The Campaign to End Wildlife Trade, which says selling wild animals and their body parts risks more outbreaks of deadly viruses, wants the UK to lead a worldwide drive to halt the trade.
G20 leaders are due to meet in November, but current and former world leaders, including Gordon Brown, Tony Blair and Sir John Major, are calling for an urgent coronavirus meeting to be convened.
Scientists suspect the wildlife market in Wuhan, China, was a breeding ground for Covid-19, and the World Health Organisation has confirmed it played a role, either as the source or possibly as an “amplifying setting”.
A coalition that comprises 18 leading animal-protection and wildlife conservation groups is also lobbying for a new law to ban the import and export of wild animals and wild animal products in the UK.
They say businesses are placing profit before the health and welfare of both people and animals.
The experts estimate trade in wildlife — for food, entertainment, traditional medicine or exotic pets — is worth up to US $23bn (£18.3) a year worldwide.
Born Free has estimated that nearly 5,000 wild animals, including tigers, are kept as exotic pets in the UK, and the RSPCA believes several thousand more primates can be added to that list. A survey last year found British homes also keep more than 800,000 reptiles.
The US has 17.6 million exotic pets, World Animal Protection (WAP) estimates.
The group says exploitation of wild animals puts health, economies and biodiversity at risk.
Whether animals are taken from their natural environments or commercially farmed, they are exposed to stress and cruelty, which creates a hotbed for disease. Stress lowers an animal’s immune system, which makes them more susceptible to illness, and mixing species that would not encounter each other in the wild allows viruses to jump from one to another more easily.
Sonul Badiani-Hamment, a spokesperson for the coalition, said: “Covid-19 is a wake-up call for the world — and the case for a global wildlife trade ban has never been more urgent.
“Sars, Ebola and now Covid-19 are all believed to have passed from wildlife to humans.
“Boris Johnson and the UK government must provide global leadership in this public health and wildlife crisis and call for a wildlife trade ban at the G20 meeting of global leaders in November to help prevent future pandemics.”
Research by the group suggests that 86 per cent of British people would back a ban, and a quarter (26 per cent) would feel safer if wildlife trade ended.

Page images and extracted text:

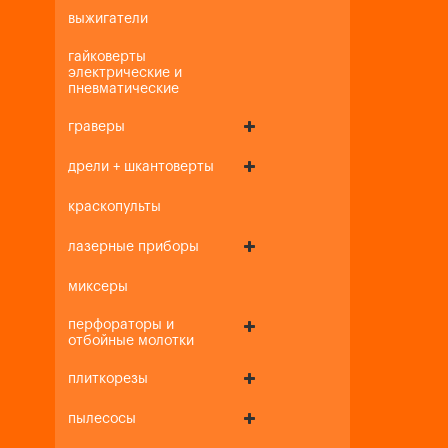
выжигатели
гайковерты
электрические и
пневматические
граверы
дрели + шкантоверты
краскопульты
лазерные приборы
миксеры
перфораторы и
отбойные молотки
плиткорезы
пылесосы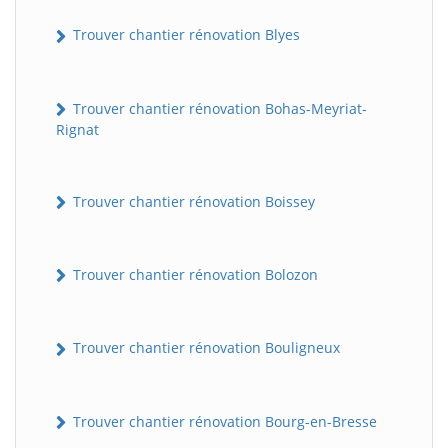
Trouver chantier rénovation Blyes
Trouver chantier rénovation Bohas-Meyriat-
Rignat
Trouver chantier rénovation Boissey
Trouver chantier rénovation Bolozon
Trouver chantier rénovation Bouligneux
Trouver chantier rénovation Bourg-en-Bresse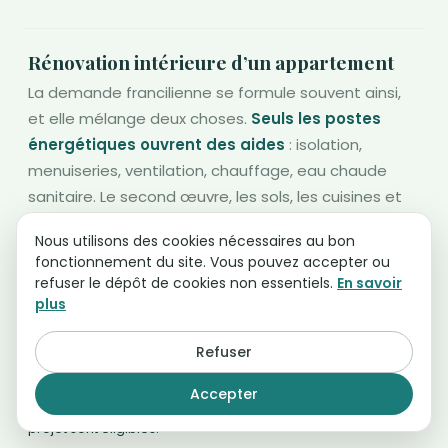
Rénovation intérieure d’un appartement
La demande francilienne se formule souvent ainsi,
et elle mélange deux choses.
Seuls les postes
énergétiques ouvrent des aides
: isolation,
menuiseries, ventilation, chauffage, eau chaude
sanitaire. Le second œuvre, les sols, les cuisines et
les salles de bains n'en ouvrent aucune, quel que
Nous utilisons des cookies nécessaires au bon
soit le montant du devis. Autre point à connaître
fonctionnement du site. Vous pouvez accepter ou
avant de démarrer : un geste isolé n'ouvre pas
refuser le dépôt de cookies non essentiels.
En savoir
MaPrimeRénov' Parcours Accompagné, qui suppose
plus
une rénovation d'ampleur et
un gain d'au moins
Refuser
deux classes énergétiques
.
À qui s'adresser : l'espace conseil France Rénov' de votre
Accepter
territoire, qui vérifie gratuitement quels postes de votre
projet sont éligibles.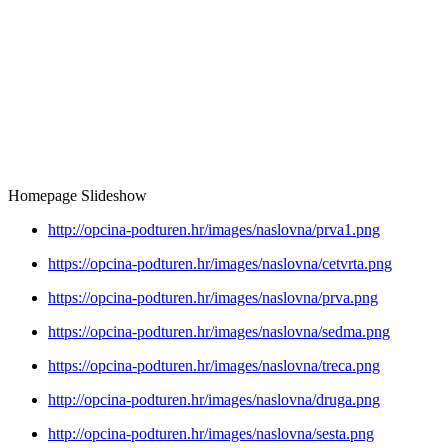
Homepage Slideshow
http://opcina-podturen.hr/images/naslovna/prva1.png
https://opcina-podturen.hr/images/naslovna/cetvrta.png
https://opcina-podturen.hr/images/naslovna/prva.png
https://opcina-podturen.hr/images/naslovna/sedma.png
https://opcina-podturen.hr/images/naslovna/treca.png
http://opcina-podturen.hr/images/naslovna/druga.png
http://opcina-podturen.hr/images/naslovna/sesta.png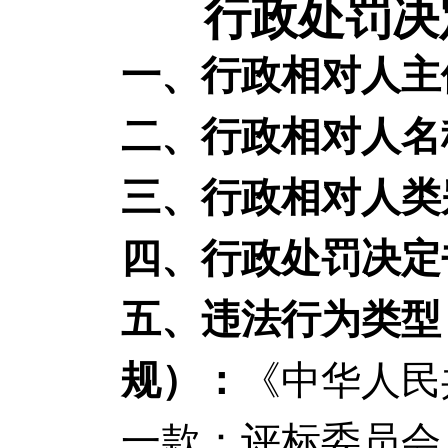
行政处罚决定
一、行政相对人主
二、行政相对人名
三、行政相对人类
四、行政处罚决定
五、违法行为类型
规）：
《中华人民
一款：评标委员会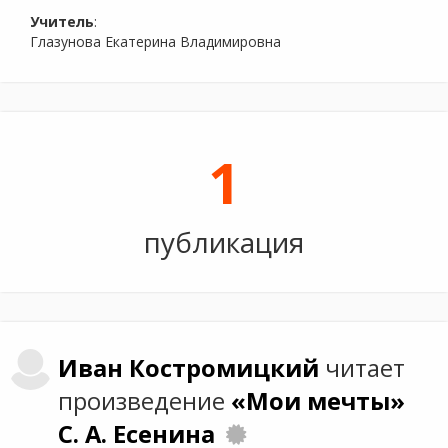
Учитель
:
Глазунова Екатерина Владимировна
1
публикация
Иван
Костромицкий
читает
произведение
«Мои мечты»
С. А. Есенина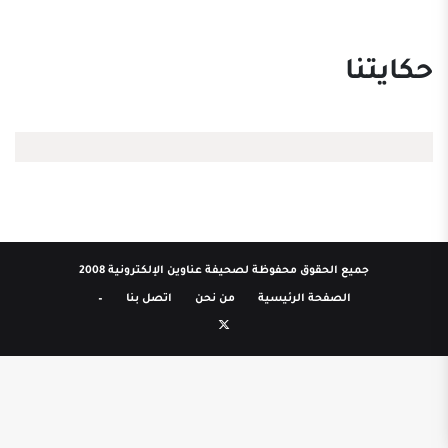
حكايتنا
جميع الحقوق محفوظة لصحيفة عناوين الإلكترونية 2008
الصفحة الرئيسية
من نحن
اتصل بنا
–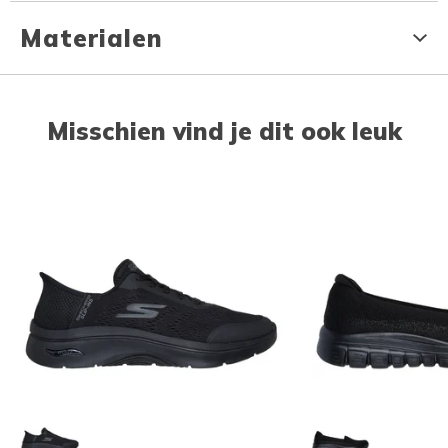
Materialen
Misschien vind je dit ook leuk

Task details:
From the wildlife trade article, extract the passage starting with "A coalition that" and going on through "biodiversity at risk.", copying it word for word.

Output:
A coalition that comprises 18 leading animal-protection and wildlife conservation groups is also lobbying for a new law to ban the import and export of wild animals and wild animal products in the UK.
They say businesses are placing profit before the health and welfare of both people and animals.
The experts estimate trade in wildlife — for food, entertainment, traditional medicine or exotic pets — is worth up to US $23bn (£18.3) a year worldwide.
Born Free has estimated that nearly 5,000 wild animals, including tigers, are kept as exotic pets in the UK, and the RSPCA believes several thousand more primates can be added to that list. A survey last year found British homes also keep more than 800,000 reptiles.
The US has 17.6 million exotic pets, World Animal Protection (WAP) estimates.
The group says exploitation of wild animals puts health, economies and biodiversity at risk.